The court found the clause giving the decedent's property to named individuals had the effect of falling under "the rule that ordinarily a will purporting to devise and bequeath all property of a testator to a named beneficiary is equivalent to the expression of an intention to disinherit all other persons." Young, 19 Ill. 2d at 505, 167 N.E.2d at 193. Further, had the decedent inserted language indicating his intention to include his sons in the will, the court noted it would have reason to not apply the rule. "The fact that the testator had additional children cannot of itself bar our giving effect to his expressed intention to devise the property to the named children." Young, 19 Ill. 2d at 505-06, 167 N.E.2d at 193. Thus, the supreme court found no latent ambiguity from the fact the testator had other children in existence. Young, 19 Ill. 2d at 506, 167 N.E.2d at 193.
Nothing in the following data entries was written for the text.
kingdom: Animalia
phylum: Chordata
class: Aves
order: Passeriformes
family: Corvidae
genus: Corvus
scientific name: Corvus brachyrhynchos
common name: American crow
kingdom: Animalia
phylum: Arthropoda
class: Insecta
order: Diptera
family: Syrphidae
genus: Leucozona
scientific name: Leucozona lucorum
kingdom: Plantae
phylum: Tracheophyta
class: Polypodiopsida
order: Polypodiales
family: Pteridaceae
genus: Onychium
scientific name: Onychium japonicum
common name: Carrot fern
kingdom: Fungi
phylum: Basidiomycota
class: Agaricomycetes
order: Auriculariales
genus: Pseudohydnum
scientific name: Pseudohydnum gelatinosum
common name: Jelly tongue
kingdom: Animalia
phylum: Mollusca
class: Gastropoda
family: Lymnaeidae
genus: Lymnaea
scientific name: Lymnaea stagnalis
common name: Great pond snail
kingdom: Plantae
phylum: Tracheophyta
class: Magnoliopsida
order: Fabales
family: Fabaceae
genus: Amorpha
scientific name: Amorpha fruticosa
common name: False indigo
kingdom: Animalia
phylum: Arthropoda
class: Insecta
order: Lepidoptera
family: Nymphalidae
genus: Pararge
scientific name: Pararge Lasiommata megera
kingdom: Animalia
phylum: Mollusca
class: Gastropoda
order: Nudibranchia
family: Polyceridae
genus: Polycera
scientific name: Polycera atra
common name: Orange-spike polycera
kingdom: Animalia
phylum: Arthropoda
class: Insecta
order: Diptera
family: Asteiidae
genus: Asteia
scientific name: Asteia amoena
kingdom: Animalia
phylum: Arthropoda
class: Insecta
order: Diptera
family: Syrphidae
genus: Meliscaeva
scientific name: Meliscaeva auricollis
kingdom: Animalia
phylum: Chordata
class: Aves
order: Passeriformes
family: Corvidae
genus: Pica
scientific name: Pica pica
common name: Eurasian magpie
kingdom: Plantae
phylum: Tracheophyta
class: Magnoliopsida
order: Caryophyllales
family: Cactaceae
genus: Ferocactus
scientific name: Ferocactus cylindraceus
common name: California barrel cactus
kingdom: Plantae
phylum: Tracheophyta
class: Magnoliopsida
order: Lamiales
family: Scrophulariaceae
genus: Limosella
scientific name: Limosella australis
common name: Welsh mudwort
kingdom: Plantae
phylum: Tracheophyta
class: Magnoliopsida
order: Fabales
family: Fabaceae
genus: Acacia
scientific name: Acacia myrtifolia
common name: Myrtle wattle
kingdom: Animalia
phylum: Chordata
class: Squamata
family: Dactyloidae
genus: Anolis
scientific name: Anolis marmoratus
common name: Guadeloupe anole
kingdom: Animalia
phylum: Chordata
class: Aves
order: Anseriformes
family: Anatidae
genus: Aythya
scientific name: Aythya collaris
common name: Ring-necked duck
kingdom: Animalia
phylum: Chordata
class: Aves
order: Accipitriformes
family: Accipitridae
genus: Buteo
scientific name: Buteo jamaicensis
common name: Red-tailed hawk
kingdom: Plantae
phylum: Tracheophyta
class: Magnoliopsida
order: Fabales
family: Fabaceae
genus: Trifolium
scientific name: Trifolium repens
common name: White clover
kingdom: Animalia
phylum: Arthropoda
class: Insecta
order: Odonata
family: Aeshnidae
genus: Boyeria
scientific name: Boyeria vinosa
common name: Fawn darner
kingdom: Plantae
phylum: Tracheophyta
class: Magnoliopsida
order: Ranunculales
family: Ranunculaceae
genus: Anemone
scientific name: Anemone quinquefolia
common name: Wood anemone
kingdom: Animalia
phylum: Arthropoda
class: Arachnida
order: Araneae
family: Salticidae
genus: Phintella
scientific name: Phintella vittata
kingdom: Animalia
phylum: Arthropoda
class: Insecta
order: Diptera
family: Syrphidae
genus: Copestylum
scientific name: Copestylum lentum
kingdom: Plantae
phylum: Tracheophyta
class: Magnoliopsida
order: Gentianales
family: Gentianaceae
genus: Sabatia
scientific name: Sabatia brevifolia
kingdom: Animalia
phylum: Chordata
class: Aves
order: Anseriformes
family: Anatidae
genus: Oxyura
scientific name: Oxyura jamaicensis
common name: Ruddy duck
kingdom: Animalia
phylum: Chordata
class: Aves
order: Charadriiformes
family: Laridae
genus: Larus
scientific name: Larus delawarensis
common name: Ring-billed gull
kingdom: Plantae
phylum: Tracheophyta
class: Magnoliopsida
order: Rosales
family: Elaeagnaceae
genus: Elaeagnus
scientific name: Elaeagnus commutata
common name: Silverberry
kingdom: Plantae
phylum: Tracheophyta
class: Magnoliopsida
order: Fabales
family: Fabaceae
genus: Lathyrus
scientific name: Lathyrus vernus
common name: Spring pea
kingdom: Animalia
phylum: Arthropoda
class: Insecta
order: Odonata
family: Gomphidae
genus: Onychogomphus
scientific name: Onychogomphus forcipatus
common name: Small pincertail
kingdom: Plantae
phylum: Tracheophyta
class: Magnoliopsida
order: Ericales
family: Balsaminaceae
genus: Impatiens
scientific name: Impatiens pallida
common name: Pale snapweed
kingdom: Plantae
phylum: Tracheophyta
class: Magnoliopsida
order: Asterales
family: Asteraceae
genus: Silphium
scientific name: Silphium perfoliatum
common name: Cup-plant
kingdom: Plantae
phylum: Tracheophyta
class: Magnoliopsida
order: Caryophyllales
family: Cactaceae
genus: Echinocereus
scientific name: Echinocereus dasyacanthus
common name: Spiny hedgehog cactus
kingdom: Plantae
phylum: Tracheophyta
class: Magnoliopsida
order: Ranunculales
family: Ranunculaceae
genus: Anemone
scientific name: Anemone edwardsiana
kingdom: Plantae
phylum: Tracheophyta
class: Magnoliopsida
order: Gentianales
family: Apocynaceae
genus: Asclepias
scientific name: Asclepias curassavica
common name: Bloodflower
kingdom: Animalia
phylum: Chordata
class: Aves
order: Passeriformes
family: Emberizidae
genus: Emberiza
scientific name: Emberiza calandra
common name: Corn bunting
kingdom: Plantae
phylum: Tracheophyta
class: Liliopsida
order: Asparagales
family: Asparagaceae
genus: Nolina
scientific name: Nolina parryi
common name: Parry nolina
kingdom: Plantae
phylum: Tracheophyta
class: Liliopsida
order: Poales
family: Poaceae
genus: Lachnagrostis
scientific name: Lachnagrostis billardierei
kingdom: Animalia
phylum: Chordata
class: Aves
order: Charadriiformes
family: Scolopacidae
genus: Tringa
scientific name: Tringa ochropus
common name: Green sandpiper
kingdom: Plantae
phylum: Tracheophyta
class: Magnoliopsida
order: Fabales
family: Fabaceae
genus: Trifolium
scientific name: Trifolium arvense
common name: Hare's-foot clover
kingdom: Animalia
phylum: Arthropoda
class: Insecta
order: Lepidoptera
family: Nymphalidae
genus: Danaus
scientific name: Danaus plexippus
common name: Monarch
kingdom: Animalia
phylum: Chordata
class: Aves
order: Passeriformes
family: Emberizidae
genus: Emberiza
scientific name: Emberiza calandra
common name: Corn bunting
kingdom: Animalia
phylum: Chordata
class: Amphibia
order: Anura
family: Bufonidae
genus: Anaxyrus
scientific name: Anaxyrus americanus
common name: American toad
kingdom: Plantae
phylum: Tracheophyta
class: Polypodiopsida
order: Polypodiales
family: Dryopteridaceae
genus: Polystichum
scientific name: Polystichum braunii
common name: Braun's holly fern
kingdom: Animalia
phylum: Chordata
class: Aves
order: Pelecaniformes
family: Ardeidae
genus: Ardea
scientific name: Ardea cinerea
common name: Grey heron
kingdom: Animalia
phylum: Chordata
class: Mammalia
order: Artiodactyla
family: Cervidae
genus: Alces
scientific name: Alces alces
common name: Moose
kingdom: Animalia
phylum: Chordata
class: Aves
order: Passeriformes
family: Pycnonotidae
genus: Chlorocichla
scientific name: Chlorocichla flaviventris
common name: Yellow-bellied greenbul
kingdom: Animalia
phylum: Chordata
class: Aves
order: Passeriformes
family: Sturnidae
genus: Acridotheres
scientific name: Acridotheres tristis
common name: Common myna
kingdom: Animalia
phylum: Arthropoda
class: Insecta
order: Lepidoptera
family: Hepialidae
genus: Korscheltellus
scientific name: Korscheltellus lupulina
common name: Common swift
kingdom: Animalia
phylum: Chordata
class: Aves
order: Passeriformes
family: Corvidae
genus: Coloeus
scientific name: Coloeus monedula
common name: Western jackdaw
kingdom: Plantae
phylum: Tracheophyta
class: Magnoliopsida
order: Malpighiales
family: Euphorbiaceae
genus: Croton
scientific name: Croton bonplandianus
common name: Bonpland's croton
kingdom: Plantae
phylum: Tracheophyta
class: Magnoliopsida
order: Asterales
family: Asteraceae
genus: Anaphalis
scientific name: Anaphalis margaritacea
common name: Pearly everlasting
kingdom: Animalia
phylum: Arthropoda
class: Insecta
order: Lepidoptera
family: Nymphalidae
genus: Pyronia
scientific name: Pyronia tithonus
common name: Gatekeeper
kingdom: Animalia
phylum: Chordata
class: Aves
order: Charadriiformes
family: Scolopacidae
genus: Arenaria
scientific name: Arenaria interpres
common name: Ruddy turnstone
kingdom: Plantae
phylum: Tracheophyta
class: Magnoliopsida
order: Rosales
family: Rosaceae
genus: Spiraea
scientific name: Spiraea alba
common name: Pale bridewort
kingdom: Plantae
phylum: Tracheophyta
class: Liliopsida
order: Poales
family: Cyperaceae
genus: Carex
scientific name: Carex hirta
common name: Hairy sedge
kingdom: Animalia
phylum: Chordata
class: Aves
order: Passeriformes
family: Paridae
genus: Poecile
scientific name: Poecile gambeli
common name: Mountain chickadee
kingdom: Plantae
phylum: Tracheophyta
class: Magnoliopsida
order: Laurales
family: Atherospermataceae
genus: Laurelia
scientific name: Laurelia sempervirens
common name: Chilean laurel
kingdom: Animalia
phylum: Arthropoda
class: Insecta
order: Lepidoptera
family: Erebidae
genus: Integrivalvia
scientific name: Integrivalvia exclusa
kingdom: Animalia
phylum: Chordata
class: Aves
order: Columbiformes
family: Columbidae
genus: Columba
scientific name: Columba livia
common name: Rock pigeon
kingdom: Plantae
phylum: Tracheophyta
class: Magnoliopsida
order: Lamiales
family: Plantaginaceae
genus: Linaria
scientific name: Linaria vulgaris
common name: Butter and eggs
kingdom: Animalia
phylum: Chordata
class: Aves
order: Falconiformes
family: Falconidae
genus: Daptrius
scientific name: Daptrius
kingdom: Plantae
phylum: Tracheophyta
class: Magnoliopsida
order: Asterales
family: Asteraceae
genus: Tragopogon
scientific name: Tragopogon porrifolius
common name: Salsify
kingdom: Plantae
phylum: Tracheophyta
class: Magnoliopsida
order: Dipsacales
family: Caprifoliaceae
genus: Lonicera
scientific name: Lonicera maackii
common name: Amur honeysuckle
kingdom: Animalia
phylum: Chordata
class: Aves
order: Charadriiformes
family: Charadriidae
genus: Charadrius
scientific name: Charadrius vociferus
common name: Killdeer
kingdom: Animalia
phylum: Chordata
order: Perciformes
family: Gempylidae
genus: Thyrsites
In the present case, the fact that Chuck had other children in existence, namely Lori and Todd, does not create a latent ambiguity. The will's language in article II specifically indicates Alicia and Julie were Chuck's children. Further references to "children" in later clauses describe the identities set forth by Chuck in article II. The entire will, comparing the parts and provisions and reading them in light of each other, leads to the conclusion that Chuck's intent in articles II and III was to devise his property to his children, Alicia and Julie. It is a basic principle that courts have a duty to construe wills as they find them rather than change or rewrite them. In re Estate of Laas, 134 Ill. App. 3d 504, 509, 480 N.E.2d 1183, 1187 (1985). With this in mind and based on a reading of the four corners of Chuck's will, we find the language is clear and unambiguous. Thus, the trial court's order that only Alicia and Julie take under the will was proper.

III. CONCLUSION

For the reasons stated, we affirm in part, reverse in part, and remand the trial court's judgment with directions.

Affirmed in part and reversed in part; cause remanded with directions.

MYERSCOUGH and APPLETON, JJ., concur.